Required action ->
From the material below, pull out every line that contains the string "True" and list each one unchanged.

Supplied records below:

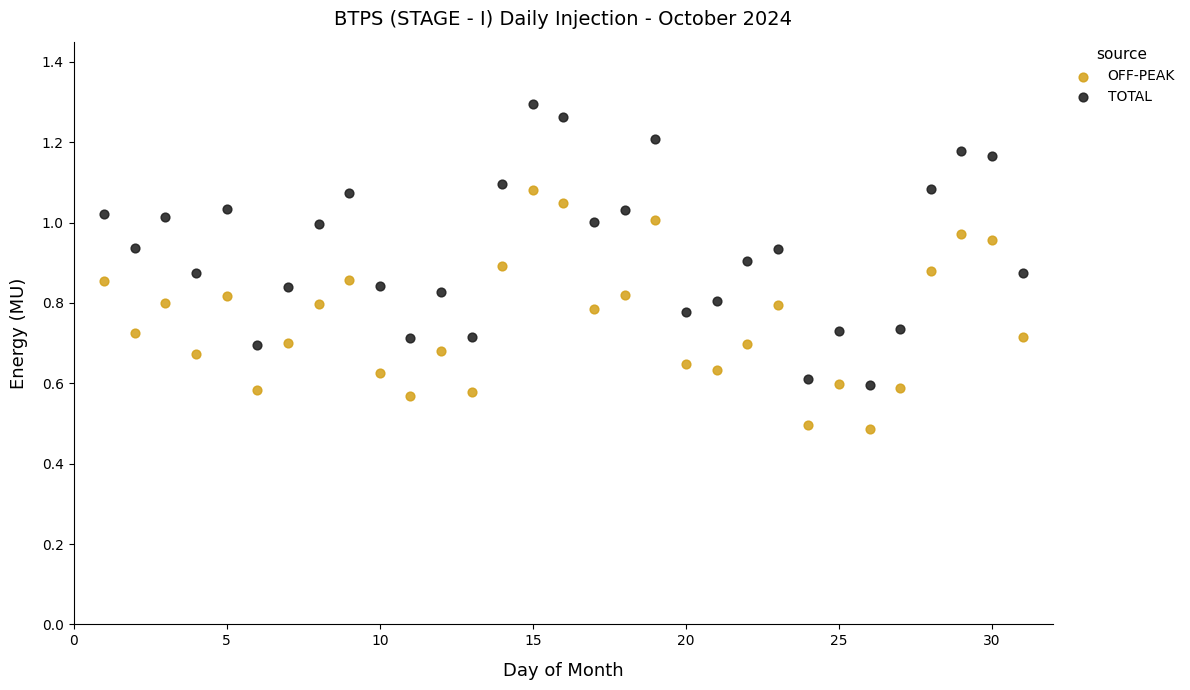

Across all data points, what is the range of X values (max minus min)?

30.0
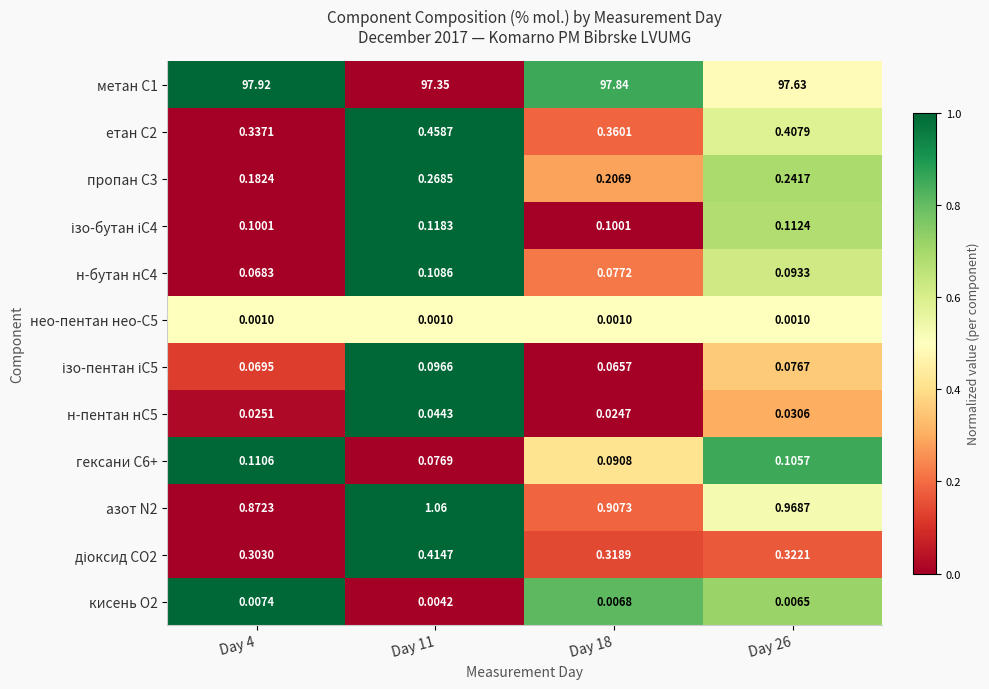

Count the number of categories in the chart.

4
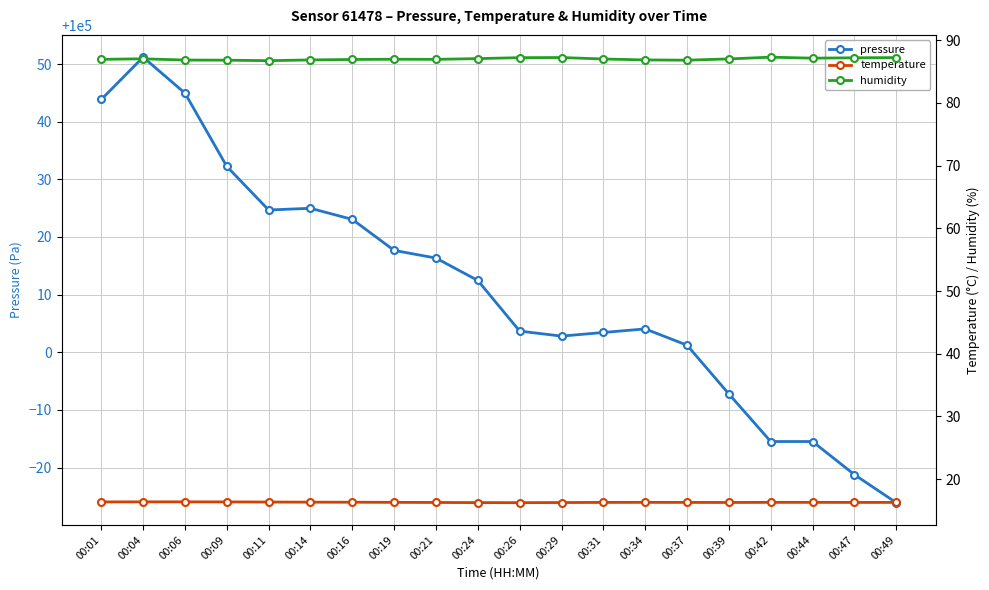

True or false: humidity has a value of 87.2 at 00:44.

True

End of Supplied records.

Task answer ->
True or false: humidity has a value of 87.2 at 00:44.
True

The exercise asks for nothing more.